Climate legislation is not some magical solution which will make the problem of carbon emissions disappear. But Ireland’s experience under the Kyoto Protocol is that traditional policy-making is not equal to the challenge of generating the kind of sustained impetus to act on carbon reduction which is required across a range of departments and agencies and across time.

Effective legislation on climate change is a key element of political reform necessary to make this area of policy-making more long-term, more evidence-based, more transparent and more accountable to the Oireachtas.
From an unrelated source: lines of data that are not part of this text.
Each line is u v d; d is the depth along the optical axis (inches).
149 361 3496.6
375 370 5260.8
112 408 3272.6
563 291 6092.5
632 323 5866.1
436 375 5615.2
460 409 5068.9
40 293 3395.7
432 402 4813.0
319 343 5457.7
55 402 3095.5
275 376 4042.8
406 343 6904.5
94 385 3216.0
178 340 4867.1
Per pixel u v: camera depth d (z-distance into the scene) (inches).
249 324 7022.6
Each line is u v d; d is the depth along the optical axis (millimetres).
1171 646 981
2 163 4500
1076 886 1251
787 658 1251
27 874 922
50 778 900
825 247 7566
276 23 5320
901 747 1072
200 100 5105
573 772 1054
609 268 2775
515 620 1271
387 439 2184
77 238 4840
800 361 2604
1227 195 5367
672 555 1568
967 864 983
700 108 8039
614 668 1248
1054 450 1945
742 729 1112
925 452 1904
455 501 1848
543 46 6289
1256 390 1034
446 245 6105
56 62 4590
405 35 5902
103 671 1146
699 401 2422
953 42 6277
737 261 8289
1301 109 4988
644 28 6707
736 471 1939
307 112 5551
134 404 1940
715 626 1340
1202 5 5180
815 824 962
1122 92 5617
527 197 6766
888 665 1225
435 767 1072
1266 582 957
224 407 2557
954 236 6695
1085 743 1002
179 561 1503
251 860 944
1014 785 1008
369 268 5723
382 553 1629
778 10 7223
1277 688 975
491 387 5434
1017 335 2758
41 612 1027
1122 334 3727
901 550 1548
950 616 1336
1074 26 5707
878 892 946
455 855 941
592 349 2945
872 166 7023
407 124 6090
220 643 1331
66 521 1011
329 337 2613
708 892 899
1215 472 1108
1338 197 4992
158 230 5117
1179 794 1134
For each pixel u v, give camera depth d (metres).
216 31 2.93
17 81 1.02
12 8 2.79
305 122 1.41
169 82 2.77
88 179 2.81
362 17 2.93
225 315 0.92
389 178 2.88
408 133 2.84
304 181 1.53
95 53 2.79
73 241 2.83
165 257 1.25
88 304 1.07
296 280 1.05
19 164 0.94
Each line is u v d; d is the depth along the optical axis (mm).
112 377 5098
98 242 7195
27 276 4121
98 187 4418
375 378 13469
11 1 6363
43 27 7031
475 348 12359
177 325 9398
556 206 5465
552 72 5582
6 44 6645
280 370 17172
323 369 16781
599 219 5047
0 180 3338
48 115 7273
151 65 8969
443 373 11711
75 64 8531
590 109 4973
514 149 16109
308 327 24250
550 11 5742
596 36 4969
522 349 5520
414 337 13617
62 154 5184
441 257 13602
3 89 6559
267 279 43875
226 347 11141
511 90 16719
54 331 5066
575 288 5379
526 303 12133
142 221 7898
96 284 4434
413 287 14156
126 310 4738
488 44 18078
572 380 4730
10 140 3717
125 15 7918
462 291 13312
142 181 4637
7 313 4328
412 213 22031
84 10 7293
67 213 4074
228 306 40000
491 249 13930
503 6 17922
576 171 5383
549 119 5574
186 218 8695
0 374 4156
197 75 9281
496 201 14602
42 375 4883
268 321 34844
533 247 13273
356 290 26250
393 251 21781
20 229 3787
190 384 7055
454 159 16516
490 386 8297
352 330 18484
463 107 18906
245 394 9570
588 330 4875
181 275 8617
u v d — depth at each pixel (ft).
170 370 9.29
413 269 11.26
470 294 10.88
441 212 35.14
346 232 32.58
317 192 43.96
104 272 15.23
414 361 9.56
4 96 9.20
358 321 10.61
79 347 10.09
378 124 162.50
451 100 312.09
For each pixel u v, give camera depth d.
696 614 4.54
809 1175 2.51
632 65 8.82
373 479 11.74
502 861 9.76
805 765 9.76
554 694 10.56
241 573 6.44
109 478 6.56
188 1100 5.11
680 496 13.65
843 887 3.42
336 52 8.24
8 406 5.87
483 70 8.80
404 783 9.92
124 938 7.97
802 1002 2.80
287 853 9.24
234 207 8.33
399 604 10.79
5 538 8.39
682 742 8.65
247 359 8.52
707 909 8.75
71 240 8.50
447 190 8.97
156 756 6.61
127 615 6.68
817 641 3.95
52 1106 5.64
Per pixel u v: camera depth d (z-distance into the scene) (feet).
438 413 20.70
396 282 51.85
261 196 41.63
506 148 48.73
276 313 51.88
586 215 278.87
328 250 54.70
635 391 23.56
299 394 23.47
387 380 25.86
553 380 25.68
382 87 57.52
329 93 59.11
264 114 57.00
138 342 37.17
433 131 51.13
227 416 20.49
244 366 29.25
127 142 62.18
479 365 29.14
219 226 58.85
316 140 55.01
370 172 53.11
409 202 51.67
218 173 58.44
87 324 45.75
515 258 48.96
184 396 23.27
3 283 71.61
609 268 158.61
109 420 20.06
The July 2013 hearings of the Oireachtas Joint Committee on the Environment represented a positive, serious and constructive engagement with issues arising from the Government’s outline draft legislation on climate change. It allowed in-depth discussions to take place with an array of stakeholders from the business, farming and environmental sectors as well as overseas aid agencies and economic and legal experts.
The Minister for the Environment, Community and Local Government, Phil Hogan TD, has continually stated how central he sees the role of the Committee in framing climate legislation. In the course of the debate on the proposal to abolish Seanad Éireann, Government Ministers frequently cited ‘pre-legislative’ All-Party hearings as an example of serious political reforms that could be implemented in a single-chamber parliament. A significant test of the commitment of the Government to permitting such hearings to have real impact will come when the Environment Committee publishes its report on the draft climate change legislation.6 Simply put: will the Government be prepared to change the draft Bill in light of the Committee’s recommendations?

Notes

  1. The written submissions made to the Joint Committee in advance of the July 2013 hearings are available on the website of Friends of the Earth (see: http://www.foe.ie/news/2013/07/01/submissions-on-the-outline-heads-of-the-climate-action-and-lowcarbon-development-bill/).
  2. These issues were explored at the Oireachtas Joint Committee hearings on the Climate Action and Low Carbon Development Bill: Draft Heads in July 2013 by Peter Doran (Ceartas), Conor Linhean (William Fry) and Roderic O’Gorman (DCU). Their submissions and opening statements and the video and transcripts of the hearings are available on the website of Friends of the Earth (http://www.foe.ie/news/2013/07/29/one-stop-shop-on-the-oireachtas-climate-bill-hearings-all-you-need-to-know-and-more/).
  3. See Ernst & Young, Cleantech Matters – Global Competitiveness: Global Cleantech Insights and Trends Report 2012, Ernst & Young Global Cleantech Center 2012 (http://www.ey.com/Publication/vwLUAssets/Global_cleantech_insights_and_trends_report_2012/$FILE/cleantech_matters.pdf).
  4. “The Irish Corporate Leaders on Climate Change brings together business leaders from a broad cross-section of Irish based businesses to trigger a step-change in policy and action needed both to meet the scale of the threat posed by climate change, and to grasp the business opportunities created by moving to a low climate risk economy.” (See: http://www.corporateleaders.ie/)
  5. The Fiscal Advisory Council was established under the Fiscal Responsibility Act 2012.
  6. You can follow developments in climate science and policy and the fate of the Government’s Climate Bill on the website of Friends of the Earth (http://www.foe.ie/climatechange) and on Twitter @foeireland.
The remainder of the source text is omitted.